> _TASK OBJECTIVE_:
Transcribe the data below exactly, but only from the line containing "Acceptance tests (examples)" through its final line, both included.

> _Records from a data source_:

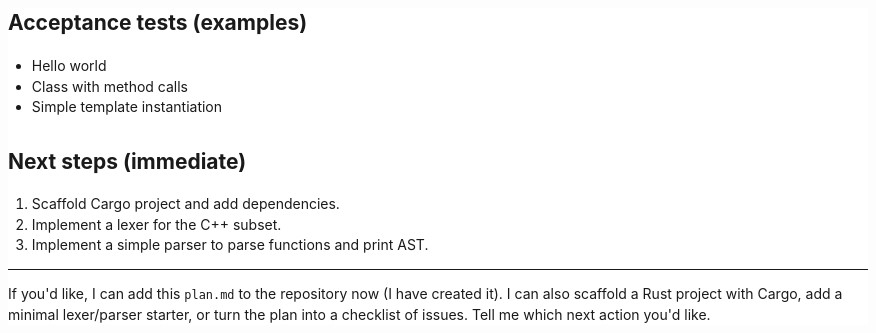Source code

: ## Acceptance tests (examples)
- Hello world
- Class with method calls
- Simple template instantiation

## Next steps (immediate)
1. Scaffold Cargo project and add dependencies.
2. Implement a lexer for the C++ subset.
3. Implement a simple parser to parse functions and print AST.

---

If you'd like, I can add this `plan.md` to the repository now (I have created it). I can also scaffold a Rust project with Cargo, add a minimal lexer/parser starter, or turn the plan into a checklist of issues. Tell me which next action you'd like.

> _SOLUTION_:
: ## Acceptance tests (examples)
- Hello world
- Class with method calls
- Simple template instantiation

## Next steps (immediate)
1. Scaffold Cargo project and add dependencies.
2. Implement a lexer for the C++ subset.
3. Implement a simple parser to parse functions and print AST.

---

If you'd like, I can add this `plan.md` to the repository now (I have created it). I can also scaffold a Rust project with Cargo, add a minimal lexer/parser starter, or turn the plan into a checklist of issues. Tell me which next action you'd like.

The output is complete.